REQUIREMENT:
Copy word for word the lines of the records below, beginning at the one with "Reacția Comisiei Europene" and finishing at the one with "işletmelerin verimliliğini artırmak", ends included, but none of the pictures.

TASK INPUTS:
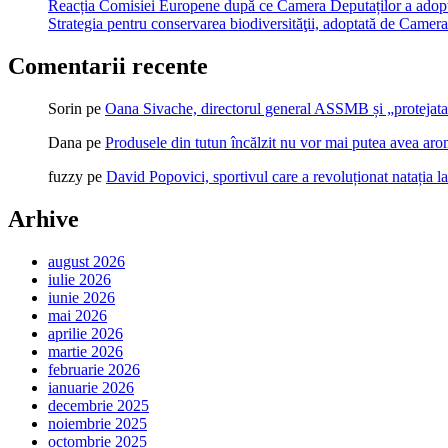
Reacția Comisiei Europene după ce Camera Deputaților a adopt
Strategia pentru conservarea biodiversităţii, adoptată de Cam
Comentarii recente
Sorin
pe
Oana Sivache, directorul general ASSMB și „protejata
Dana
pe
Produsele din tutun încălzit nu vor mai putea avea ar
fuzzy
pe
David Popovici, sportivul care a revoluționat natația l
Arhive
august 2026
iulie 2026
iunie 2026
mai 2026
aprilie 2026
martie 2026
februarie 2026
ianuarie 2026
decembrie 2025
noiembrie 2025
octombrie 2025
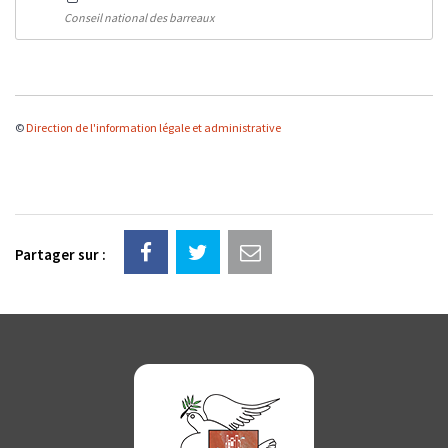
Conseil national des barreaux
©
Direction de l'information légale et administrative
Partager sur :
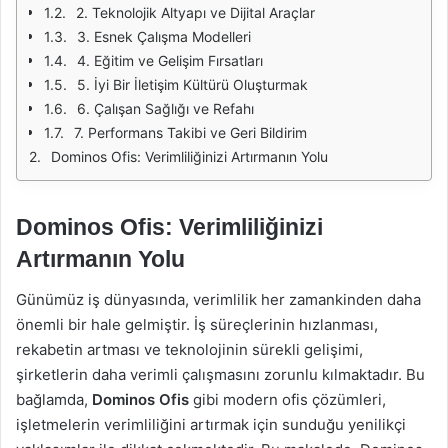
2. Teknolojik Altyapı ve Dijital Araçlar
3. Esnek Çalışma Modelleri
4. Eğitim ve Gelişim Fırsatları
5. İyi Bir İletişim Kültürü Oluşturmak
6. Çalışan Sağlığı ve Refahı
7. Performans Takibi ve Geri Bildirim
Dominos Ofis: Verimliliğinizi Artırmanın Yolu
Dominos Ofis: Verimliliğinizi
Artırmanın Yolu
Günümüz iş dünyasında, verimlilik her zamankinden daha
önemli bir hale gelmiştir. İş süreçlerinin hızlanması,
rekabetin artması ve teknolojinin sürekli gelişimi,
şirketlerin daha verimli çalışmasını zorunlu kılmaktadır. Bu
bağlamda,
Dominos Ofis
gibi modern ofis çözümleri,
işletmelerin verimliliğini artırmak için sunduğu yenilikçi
* * *
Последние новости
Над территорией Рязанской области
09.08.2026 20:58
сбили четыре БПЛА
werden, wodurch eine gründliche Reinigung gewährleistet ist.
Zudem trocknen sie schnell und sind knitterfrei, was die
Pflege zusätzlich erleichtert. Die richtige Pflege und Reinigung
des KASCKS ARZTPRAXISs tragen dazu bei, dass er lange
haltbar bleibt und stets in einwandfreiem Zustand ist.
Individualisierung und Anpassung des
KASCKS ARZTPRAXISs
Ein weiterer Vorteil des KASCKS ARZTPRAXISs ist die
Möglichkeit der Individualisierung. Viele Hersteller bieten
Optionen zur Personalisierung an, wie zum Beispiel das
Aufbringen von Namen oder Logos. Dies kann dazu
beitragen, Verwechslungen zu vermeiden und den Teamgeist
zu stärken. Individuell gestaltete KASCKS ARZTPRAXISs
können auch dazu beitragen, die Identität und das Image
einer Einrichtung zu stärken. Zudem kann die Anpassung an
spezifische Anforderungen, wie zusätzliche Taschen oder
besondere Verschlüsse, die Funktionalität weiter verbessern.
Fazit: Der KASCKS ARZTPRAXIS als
--
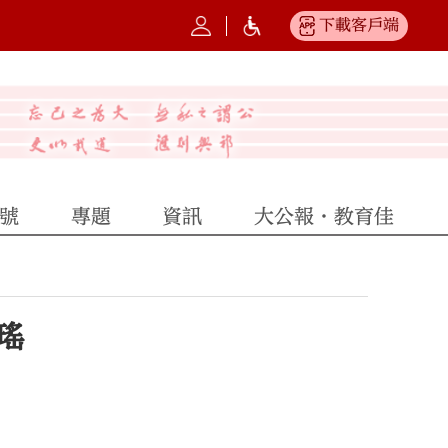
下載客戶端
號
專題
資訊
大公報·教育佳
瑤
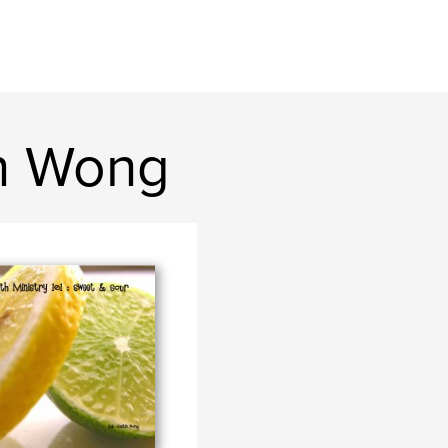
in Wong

ANSWER FOR THIS EXERCISE:
Reacția Comisiei Europene după ce Camera Deputaților a adopt
Strategia pentru conservarea biodiversităţii, adoptată de Cam
Comentarii recente
Sorin
pe
Oana Sivache, directorul general ASSMB și „protejata
Dana
pe
Produsele din tutun încălzit nu vor mai putea avea ar
fuzzy
pe
David Popovici, sportivul care a revoluționat natația l
Arhive
august 2026
iulie 2026
iunie 2026
mai 2026
aprilie 2026
martie 2026
februarie 2026
ianuarie 2026
decembrie 2025
noiembrie 2025
octombrie 2025
Conseil national des barreaux
©
Direction de l'information légale et administrative
Partager sur :
2. Teknolojik Altyapı ve Dijital Araçlar
3. Esnek Çalışma Modelleri
4. Eğitim ve Gelişim Fırsatları
5. İyi Bir İletişim Kültürü Oluşturmak
6. Çalışan Sağlığı ve Refahı
7. Performans Takibi ve Geri Bildirim
Dominos Ofis: Verimliliğinizi Artırmanın Yolu
Dominos Ofis: Verimliliğinizi
Artırmanın Yolu
Günümüz iş dünyasında, verimlilik her zamankinden daha
önemli bir hale gelmiştir. İş süreçlerinin hızlanması,
rekabetin artması ve teknolojinin sürekli gelişimi,
şirketlerin daha verimli çalışmasını zorunlu kılmaktadır. Bu
bağlamda,
Dominos Ofis
gibi modern ofis çözümleri,
işletmelerin verimliliğini artırmak için sunduğu yenilikçi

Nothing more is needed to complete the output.